Israel Anti-Drug Authority (IADA)

/…
907. In order to create a database that examines drug abuse among children, the IADA conducts surveys and research. The latest national survey was conducted in 2005. The survey examined ordinary pupils and detached youth between the ages of twelve and eighteen. This survey revealed that approximately 10 per cent of ordinary pupils and 20 per cent of detached youth consumed some kind of illegal drug during that year. Approximately 20 per cent of ordinary pupils and 58 per cent of detached youth smoked tobacco during that year, and approximately 50 per cent of ordinary pupils and 60 per cent of detached youth reported drinking alcohol. In 2004, surveys focusing on the Arab, Druze and Bedouin populations revealed that approximately 12 per cent of Arab ordinary pupils and 14 per cent of the Arab detached youth had used an illegal psychoactive drug in the course of that year. Approximately 10 per cent of Druze standard pupils and 6 per cent of Druze detached youth had used an illegal psychoactive drug in the course of that year. Approximately 22 per cent of Bedouin youth had used at least one kind of illegal drug throughout that year. In 2007, a survey of former Soviet Union immigrant youth between the ages of twelve and eighteen was conducted. The survey revealed that approximately 35 per cent of the immigrant youth had used illegal drugs and 84 per cent consumed alcohol in the course of that year. Such data facilitates the estimation of the effort needed to reduce the rates of drug abuse among minors, as well as assist in developing a unique aid plan for each population group.
/…
909. The programmes developed by the IADA are intended for all ages – from infancy to maturity.

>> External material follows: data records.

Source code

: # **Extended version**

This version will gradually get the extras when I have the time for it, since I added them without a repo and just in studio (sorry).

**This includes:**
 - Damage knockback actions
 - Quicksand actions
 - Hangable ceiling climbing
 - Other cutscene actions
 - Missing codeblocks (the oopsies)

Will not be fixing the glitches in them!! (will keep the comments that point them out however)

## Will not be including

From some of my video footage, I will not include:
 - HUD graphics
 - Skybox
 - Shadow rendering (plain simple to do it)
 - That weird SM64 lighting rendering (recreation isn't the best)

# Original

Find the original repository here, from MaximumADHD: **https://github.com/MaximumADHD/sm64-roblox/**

Such programmes are guiding and instructing teachers and pupils on how to abstain from dangerous chemical usage (common among youth). Other programmes aimed towards the Jewish and the Arab populations are based on psycho-educational models, advanced technology and interactive workshops. The psycho- educational model of counselling, views the counsellor as an instructor. It allows the counsellor to consider aspects of therapy similar to instructional situations, therefore creating the opportunity for using an established, empirical research methodology.